If Bacon is More Than Just a Clever Name for Your Pet Pig: Pig Out Southern Style: "I love this idea of having [75+ chefs] come together", Chris says of the whole-hog/bourbon/beer bonanza. "It goes perfectly with (festival founder) Dominique Love's original question: 'how do we make it about more than being a place to eat and drink?'"

If You Own a Gun, or Just Enjoy Rooting Around in the Dirt: Hunting, Foraging & Gathering Class: Chris himself will show you how easy it is to make stuff found/shot in the wild delicious, from fennel sausage-stuffed rabbit loin to mushrooms, honeysuckles, and "herbs you might find in a park" (here's to hoping that includes Candler post-420 Fest).

If You Like Seafood/Only Half of the Criminal Crew Involving Clooney and Don Cheadle: Oceans 6: "It's crazy that it's not sold out.

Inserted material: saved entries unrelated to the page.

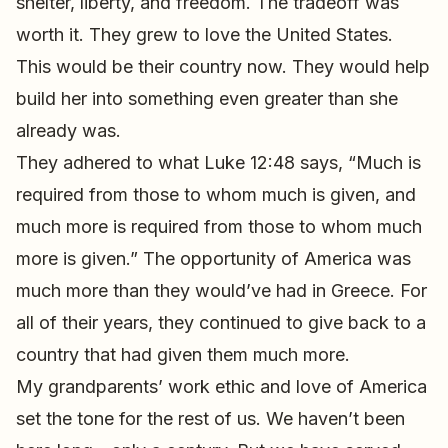
shelter, liberty, and freedom. The tradeoff was
worth it. They grew to love the United States.
This would be their country now. They would help
build her into something even greater than she
already was.
They adhered to what Luke 12:48 says, “Much is
required from those to whom much is given, and
much more is required from those to whom much
more is given.” The opportunity of America was
much more than they would’ve had in Greece. For
all of their years, they continued to give back to a
country that had given them much more.
My grandparents’ work ethic and love of America
set the tone for the rest of us. We haven’t been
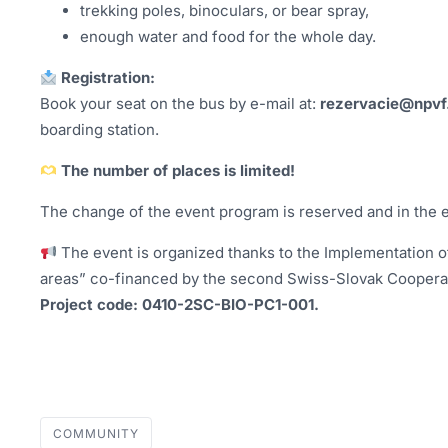
trekking poles, binoculars, or bear spray,
enough water and food for the whole day.
Registration:
Book your seat on the bus by e-mail at:
rezervacie@npvf
boarding station.
The number of places is limited!
The change of the event program is reserved and in the 
The event is organized thanks to the Implementation of
areas” co-financed by the second Swiss-Slovak Coopera
Project code: 0410-2SC-BIO-PC1-001.
COMMUNITY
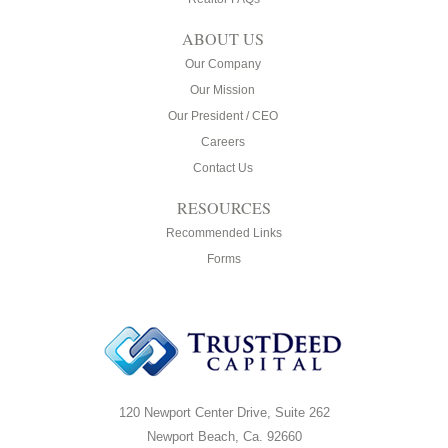
ABOUT US
Our Company
Our Mission
Our President / CEO
Careers
Contact Us
RESOURCES
Recommended Links
Forms
120 Newport Center Drive, Suite 262
Newport Beach, Ca. 92660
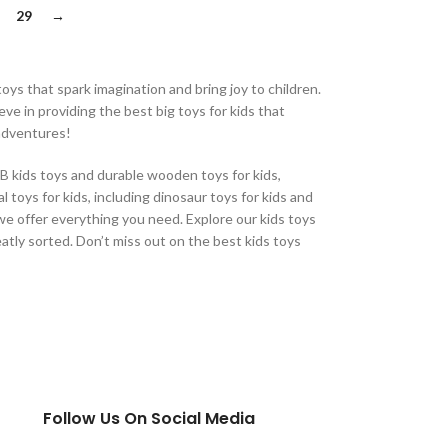
29
→
oys that spark imagination and bring joy to children.
eve in providing the best big toys for kids that
 adventures!
CB kids toys and durable wooden toys for kids,
 toys for kids, including dinosaur toys for kids and
, we offer everything you need. Explore our kids toys
eatly sorted. Don’t miss out on the best kids toys
Follow Us On Social Media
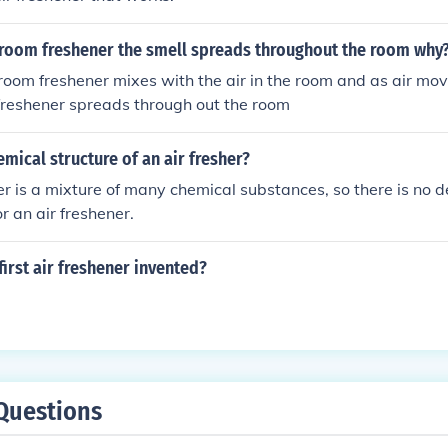
room freshener the smell spreads throughout the room why
 room freshener mixes with the air in the room and as air move
freshener spreads through out the room
emical structure of an air fresher?
er is a mixture of many chemical substances, so there is no d
or an air freshener.
irst air freshener invented?
Questions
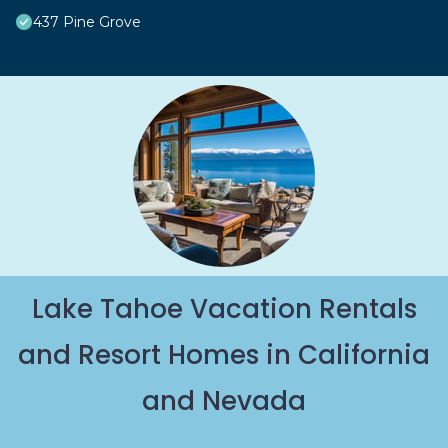
437 Pine Grove
Lake Tahoe Vacation Rentals
and Resort Homes in California
and Nevada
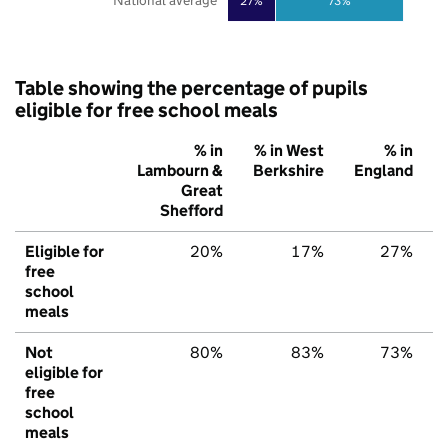
National average
27%
73%
Table showing the percentage of pupils
eligible for free school meals
% in
% in West
% in
Lambourn &
Berkshire
England
Great
Shefford
Eligible for
20%
17%
27%
free
school
meals
Not
80%
83%
73%
eligible for
free
school
meals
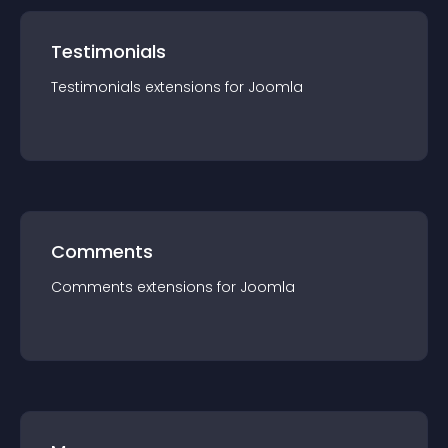
Testimonials
Testimonials
extension
s for
Joomla
Comments
Comments
extension
s for
Joomla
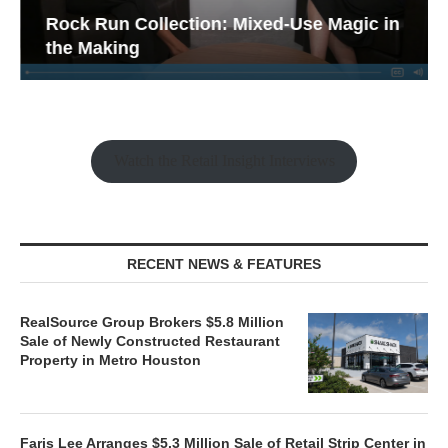
Rock Run Collection: Mixed-Use Magic in
the Making
Watch the Retail Insight Interviews
RECENT NEWS & FEATURES
RealSource Group Brokers $5.8 Million
Sale of Newly Constructed Restaurant
Property in Metro Houston
Faris Lee Arranges $5.3 Million Sale of Retail Strip Center in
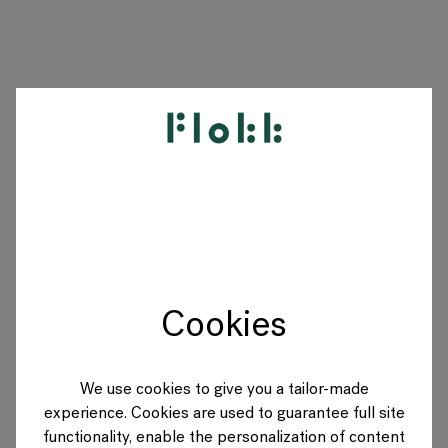
PRODUITS
PROJETS
DESIGNERS
Cookies
MARQUES
BLOG
We use cookies to give you a tailor-made
experience. Cookies are used to guarantee full site
BOUTIQUE
functionality, enable the personalization of content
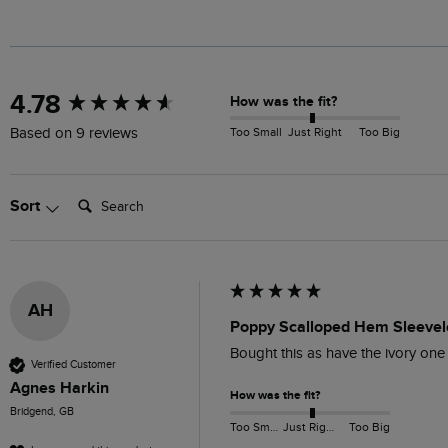
New content loaded
4.78
How was the fit?
Too Small
Just Right
Too Big
Based on 9 reviews
Search:
Sort
AH
Poppy Scalloped Hem Sleevel
Bought this as have the ivory one
Verified Customer
Agnes Harkin
How was the fit?
Bridgend, GB
Too Small
Just Right
Too Big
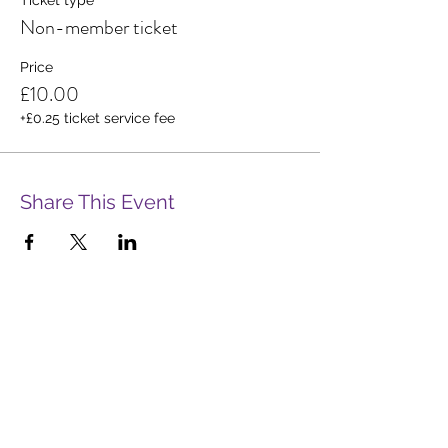
Non-member ticket
Price
£10.00
+£0.25 ticket service fee
Share This Event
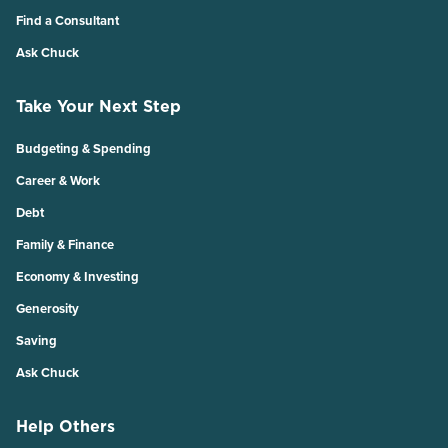
Find a Consultant
Ask Chuck
Take Your Next Step
Budgeting & Spending
Career & Work
Debt
Family & Finance
Economy & Investing
Generosity
Saving
Ask Chuck
Help Others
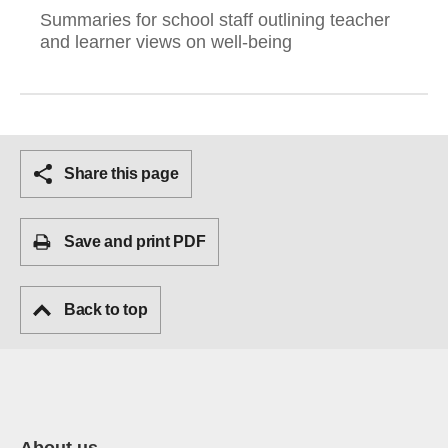
Summaries for school staff outlining teacher
and learner views on well-being
Share this page
Save and print PDF
Back to top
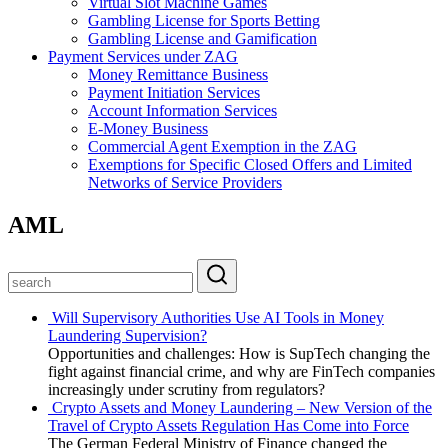
Virtual Slot Machine Games
Gambling License for Sports Betting
Gambling License and Gamification
Payment Services under ZAG
Money Remittance Business
Payment Initiation Services
Account Information Services
E-Money Business
Commercial Agent Exemption in the ZAG
Exemptions for Specific Closed Offers and Limited
Networks of Service Providers
AML
Will Supervisory Authorities Use AI Tools in Money
Laundering Supervision?
Opportunities and challenges: How is SupTech changing the
fight against financial crime, and why are FinTech companies
increasingly under scrutiny from regulators?
Crypto Assets and Money Laundering – New Version of the
Travel of Crypto Assets Regulation Has Come into Force
The German Federal Ministry of Finance changed the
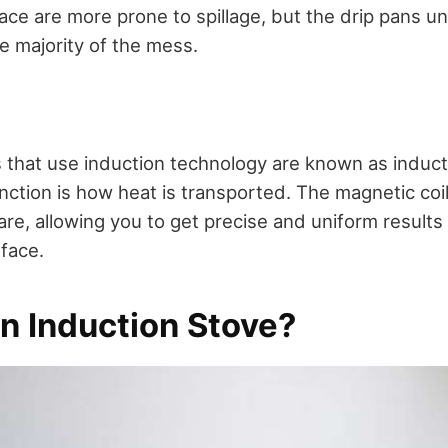
ace are more prone to spillage, but the drip pans u
the majority of the mess.
s that use induction technology are known as induc
inction is how heat is transported. The magnetic coi
re, allowing you to get precise and uniform results
face.
n Induction Stove?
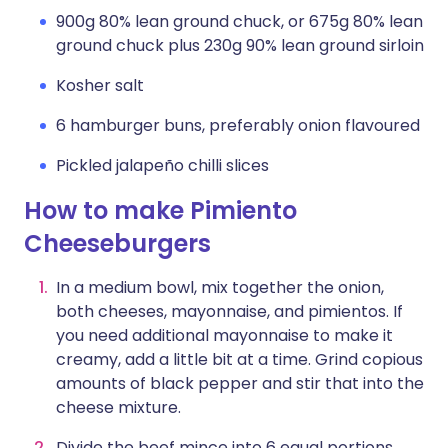
900g 80% lean ground chuck, or 675g 80% lean
ground chuck plus 230g 90% lean ground sirloin
Kosher salt
6 hamburger buns, preferably onion flavoured
Pickled jalapeño chilli slices
How to make Pimiento
Cheeseburgers
In a medium bowl, mix together the onion,
both cheeses, mayonnaise, and pimientos. If
you need additional mayonnaise to make it
creamy, add a little bit at a time. Grind copious
amounts of black pepper and stir that into the
cheese mixture.
Divide the beef mince into 6 equal portions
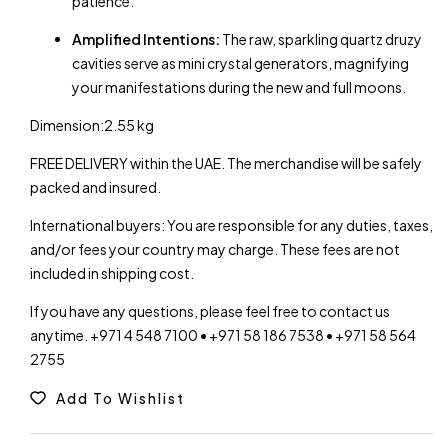
patience.
Amplified Intentions:
The raw, sparkling quartz druzy
cavities serve as mini crystal generators, magnifying
your manifestations during the new and full moons.
Dimension:2.55 kg
FREE DELIVERY within the UAE. The merchandise will be safely
packed and insured.
International buyers: You are responsible for any duties, taxes,
and/or fees your country may charge. These fees are not
included in shipping cost.
If you have any questions, please feel free to contact us
anytime. +971 4 548 7100 • +971 58 186 7538 • +971 58 564
2755
Add To Wishlist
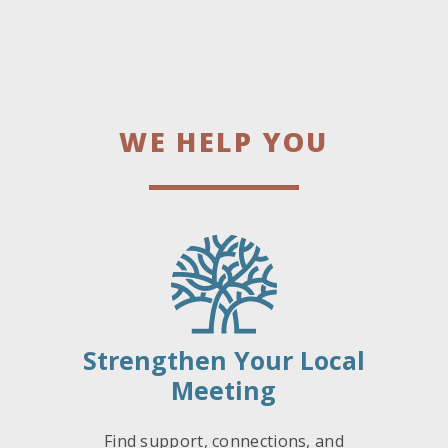
WE HELP YOU
Strengthen Your Local
Meeting
Find support, connections, and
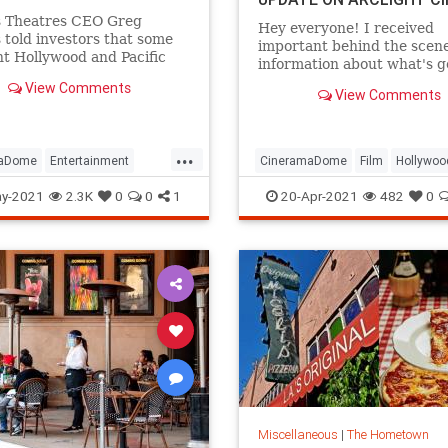
 Theatres CEO Greg
Hey everyone! I received
told investors that some
important behind the scen
t Hollywood and Pacific
information about what's g
s locations are too
regarding Arclight Cinemas
View Comments
ive to stay dark.
View Comments
possible solution to save th
A source who is highly rep
sent me this.
...
"Rick Caruso is the reason 
maDome
Entertainment
CineramaDome
Film
Hollywoo
Theatres decide
od
LosAngeles
Movies
LosAngeles
VintageHollywood
y-2021
2.3K
0
0
1
20-Apr-2021
482
0
Miscellaneous
|
The Hometown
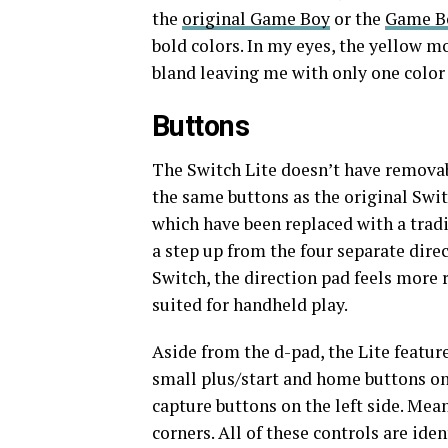
the
original Game Boy
or the
Game B
bold colors. In my eyes, the yellow m
bland leaving me with only one color c
Buttons
The Switch Lite doesn’t have removabl
the same buttons as the original Switc
which have been replaced with a tradi
a step up from the four separate dire
Switch, the direction pad feels more
suited for handheld play.
Aside from the d-pad, the Lite feature
small plus/start and home buttons on 
capture buttons on the left side. Mean
corners. All of these controls are ide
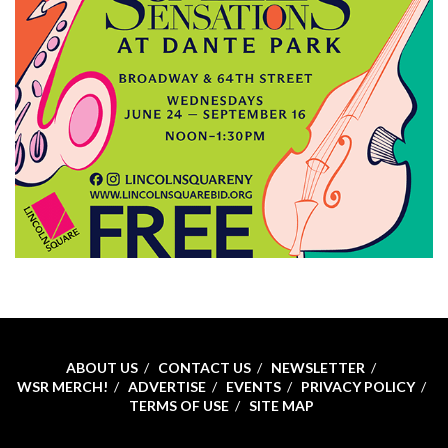
ABOUT US
CONTACT US
NEWSLETTER
WSR MERCH!
ADVERTISE
EVENTS
PRIVACY POLICY
TERMS OF USE
SITE MAP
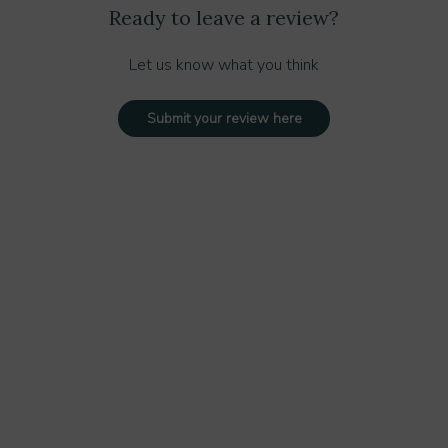
Ready to leave a review?
Let us know what you think
Submit your review here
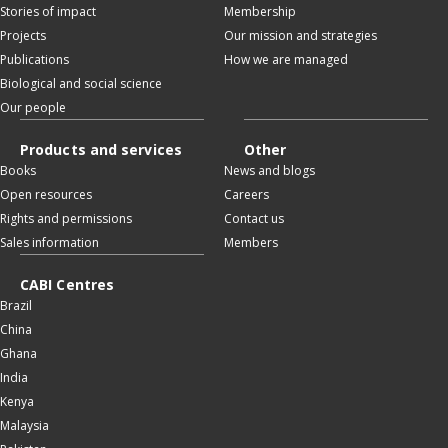
Stories of impact
Membership
Projects
Our mission and strategies
Publications
How we are managed
Biological and social science
Our people
Products and services
Other
Books
News and blogs
Open resources
Careers
Rights and permissions
Contact us
Sales information
Members
CABI Centres
Brazil
China
Ghana
India
Kenya
Malaysia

Bryan [Caswell], Mike [Lata], and Ford [Fry] -- those are some of the best cooks I know. So this would be the first thing I would do."

If You Use Your Skillets for More Than Just Hitting Larry and Moe in the Face: Cast Iron Cooking Technique Lab: "This is great because it's resurrecting old recipes and memories, so it'll be not just eating and drinking, but about knowledge. Everybody in the South has a cast-iron skillet, but now people are actually pulling them out and using them in their daily lives."

No "If" on This One: Craft Beer Trail: "That movement's huge -- really huge," says Chris of this high-ABV walkabout. "It's a great chance to learn and meet the people in that segment of the industry, and these days chefs are working directly with brewmasters to come up with fun seasonals." Or if you're really ambitious, just hit all of the above events, and ensure that by the end, you'll have to literally roll out.